THE TASK:
Find every line below that contains the word "applied" and copy it out.

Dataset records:
»»

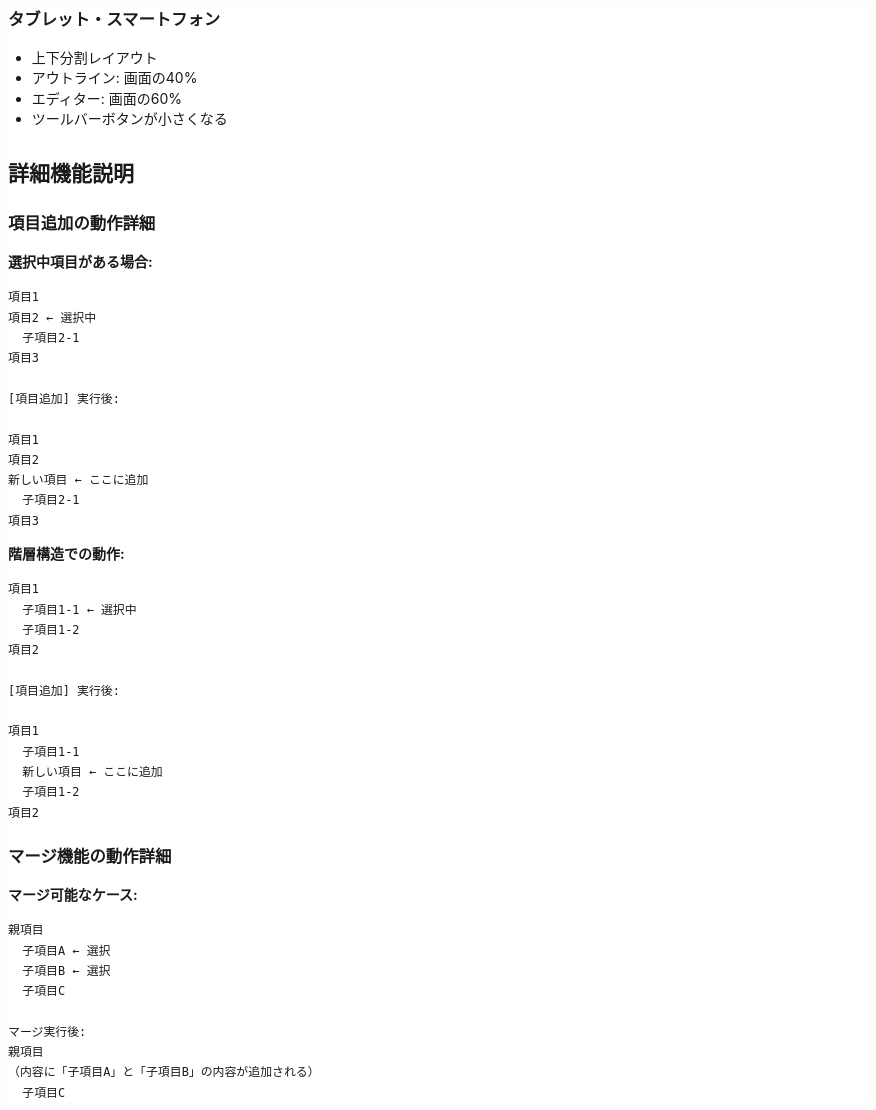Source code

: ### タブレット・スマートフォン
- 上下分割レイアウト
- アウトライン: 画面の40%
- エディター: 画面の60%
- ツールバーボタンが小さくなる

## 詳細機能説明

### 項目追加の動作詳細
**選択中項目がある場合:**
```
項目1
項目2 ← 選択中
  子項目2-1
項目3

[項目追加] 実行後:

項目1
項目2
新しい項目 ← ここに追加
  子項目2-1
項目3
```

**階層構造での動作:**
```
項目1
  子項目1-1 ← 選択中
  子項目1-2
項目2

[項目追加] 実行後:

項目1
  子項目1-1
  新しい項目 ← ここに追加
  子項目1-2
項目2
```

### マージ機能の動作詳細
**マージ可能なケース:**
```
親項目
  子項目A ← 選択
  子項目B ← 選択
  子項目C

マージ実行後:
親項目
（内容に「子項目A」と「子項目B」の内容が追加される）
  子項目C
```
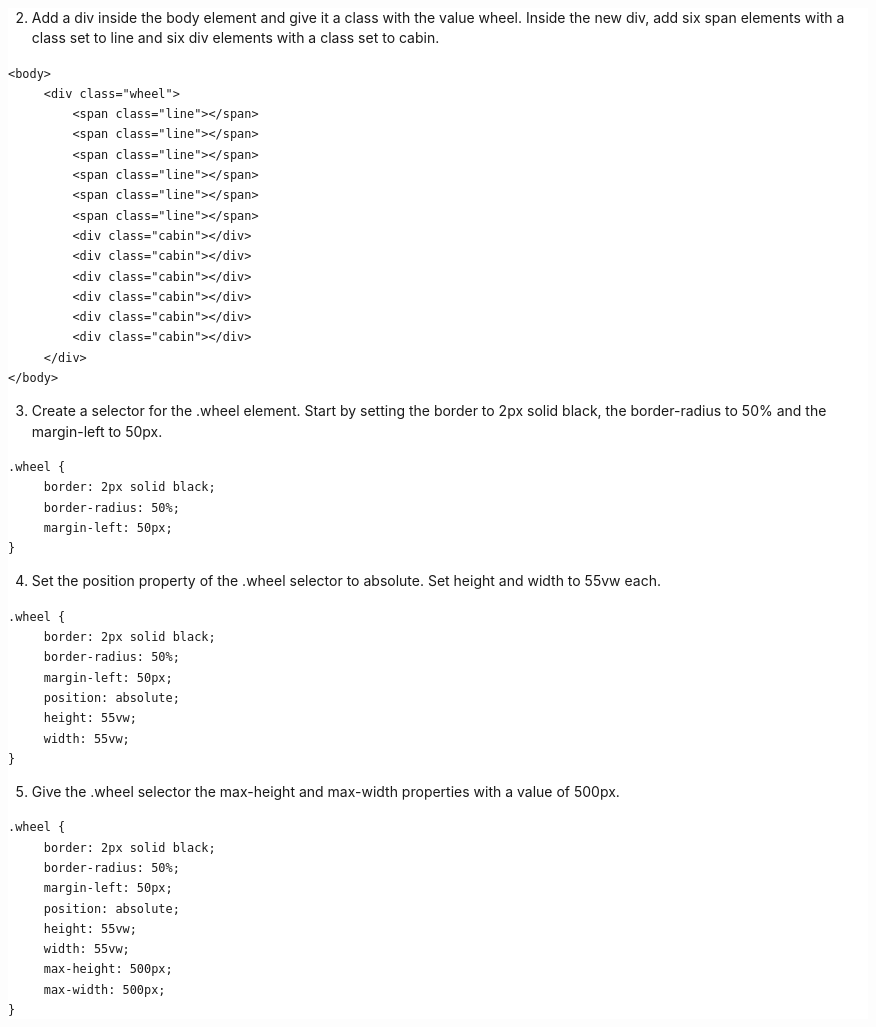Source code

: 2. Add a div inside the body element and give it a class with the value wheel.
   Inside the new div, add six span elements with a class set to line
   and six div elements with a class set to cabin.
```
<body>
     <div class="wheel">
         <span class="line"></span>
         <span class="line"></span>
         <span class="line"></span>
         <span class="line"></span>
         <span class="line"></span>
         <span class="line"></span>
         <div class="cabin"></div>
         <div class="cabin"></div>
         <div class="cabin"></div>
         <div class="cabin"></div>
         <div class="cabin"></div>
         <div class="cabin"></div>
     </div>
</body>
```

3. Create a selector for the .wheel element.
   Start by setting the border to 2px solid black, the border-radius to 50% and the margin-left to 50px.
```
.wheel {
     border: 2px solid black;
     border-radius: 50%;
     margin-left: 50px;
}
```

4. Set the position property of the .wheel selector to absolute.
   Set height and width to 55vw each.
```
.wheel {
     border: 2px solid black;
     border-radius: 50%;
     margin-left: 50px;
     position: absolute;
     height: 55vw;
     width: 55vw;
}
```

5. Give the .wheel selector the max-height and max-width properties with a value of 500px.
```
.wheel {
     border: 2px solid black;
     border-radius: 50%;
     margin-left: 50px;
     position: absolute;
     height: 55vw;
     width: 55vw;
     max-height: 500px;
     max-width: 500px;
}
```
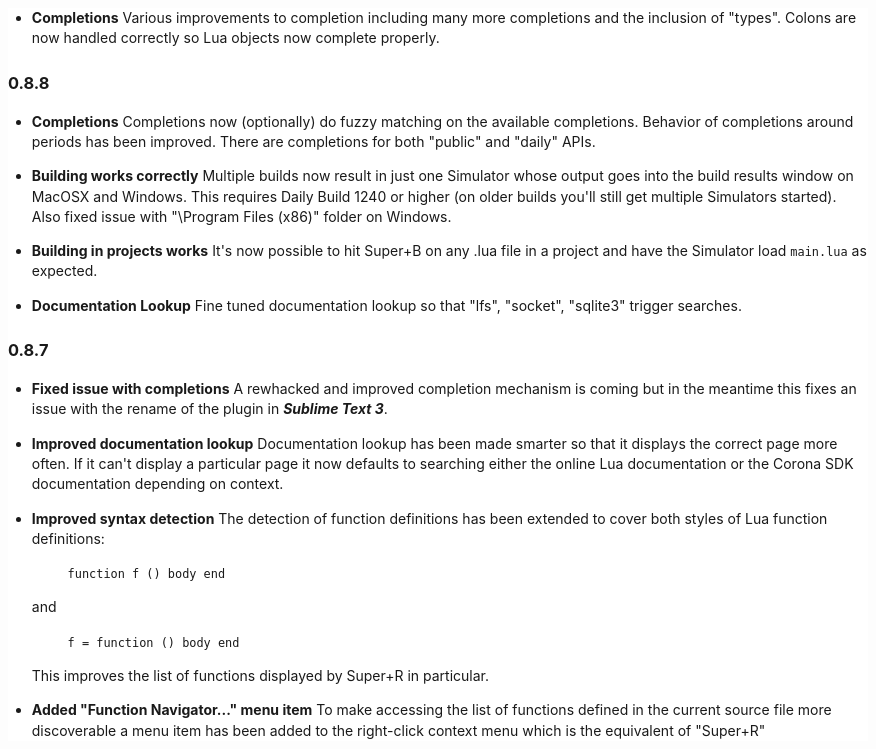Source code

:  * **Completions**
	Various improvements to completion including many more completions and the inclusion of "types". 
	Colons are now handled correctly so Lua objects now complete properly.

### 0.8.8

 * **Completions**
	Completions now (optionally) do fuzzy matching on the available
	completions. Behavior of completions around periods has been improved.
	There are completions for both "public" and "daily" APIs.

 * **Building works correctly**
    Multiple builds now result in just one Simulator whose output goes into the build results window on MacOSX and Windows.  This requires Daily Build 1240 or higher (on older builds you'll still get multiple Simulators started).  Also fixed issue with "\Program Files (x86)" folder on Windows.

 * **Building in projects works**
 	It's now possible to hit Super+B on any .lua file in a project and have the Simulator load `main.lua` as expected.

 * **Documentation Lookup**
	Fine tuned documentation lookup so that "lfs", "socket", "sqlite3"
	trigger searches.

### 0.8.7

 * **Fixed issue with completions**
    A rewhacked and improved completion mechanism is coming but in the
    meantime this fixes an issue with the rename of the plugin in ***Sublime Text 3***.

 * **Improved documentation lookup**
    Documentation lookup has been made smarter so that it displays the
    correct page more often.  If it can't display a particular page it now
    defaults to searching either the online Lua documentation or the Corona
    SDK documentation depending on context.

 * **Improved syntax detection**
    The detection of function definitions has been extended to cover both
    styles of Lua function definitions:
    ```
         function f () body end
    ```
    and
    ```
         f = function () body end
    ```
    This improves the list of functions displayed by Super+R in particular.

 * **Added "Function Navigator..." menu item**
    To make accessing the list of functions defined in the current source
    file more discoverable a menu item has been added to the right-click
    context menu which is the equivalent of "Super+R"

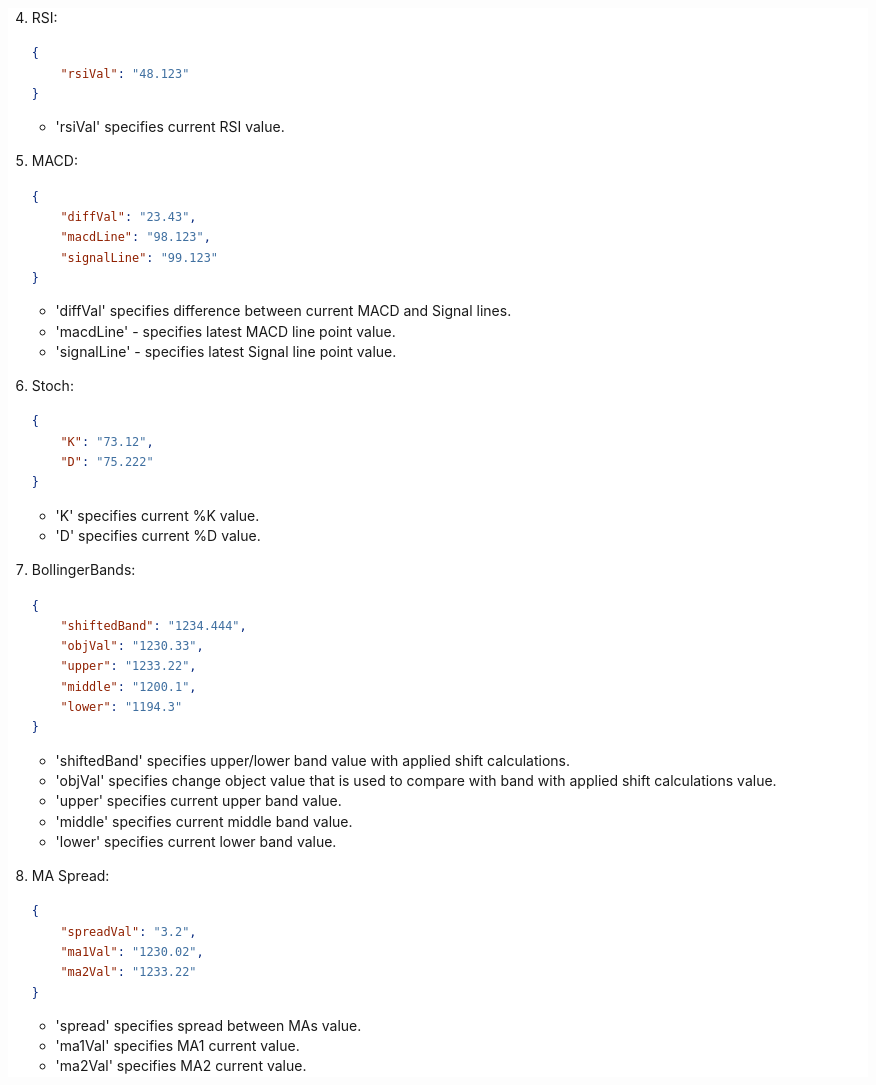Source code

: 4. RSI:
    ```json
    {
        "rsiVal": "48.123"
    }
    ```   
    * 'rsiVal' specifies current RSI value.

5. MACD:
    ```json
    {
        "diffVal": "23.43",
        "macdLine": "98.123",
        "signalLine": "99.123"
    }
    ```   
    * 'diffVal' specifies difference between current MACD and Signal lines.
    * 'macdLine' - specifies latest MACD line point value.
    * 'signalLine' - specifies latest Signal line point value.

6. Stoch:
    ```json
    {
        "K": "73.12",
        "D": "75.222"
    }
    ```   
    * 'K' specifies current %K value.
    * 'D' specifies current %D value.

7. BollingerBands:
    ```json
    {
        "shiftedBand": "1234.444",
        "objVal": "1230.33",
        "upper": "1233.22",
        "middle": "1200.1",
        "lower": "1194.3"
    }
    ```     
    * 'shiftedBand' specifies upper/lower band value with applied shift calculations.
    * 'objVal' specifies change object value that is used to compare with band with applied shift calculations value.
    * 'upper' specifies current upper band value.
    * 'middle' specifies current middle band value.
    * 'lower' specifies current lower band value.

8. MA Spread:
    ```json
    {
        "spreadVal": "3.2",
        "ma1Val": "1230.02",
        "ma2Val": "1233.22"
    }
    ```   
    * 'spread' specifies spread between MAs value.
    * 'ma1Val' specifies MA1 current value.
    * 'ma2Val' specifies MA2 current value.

««

RESULT OF THE TASK:
    * 'shiftedBand' specifies upper/lower band value with applied shift calculations.
    * 'objVal' specifies change object value that is used to compare with band with applied shift calculations value.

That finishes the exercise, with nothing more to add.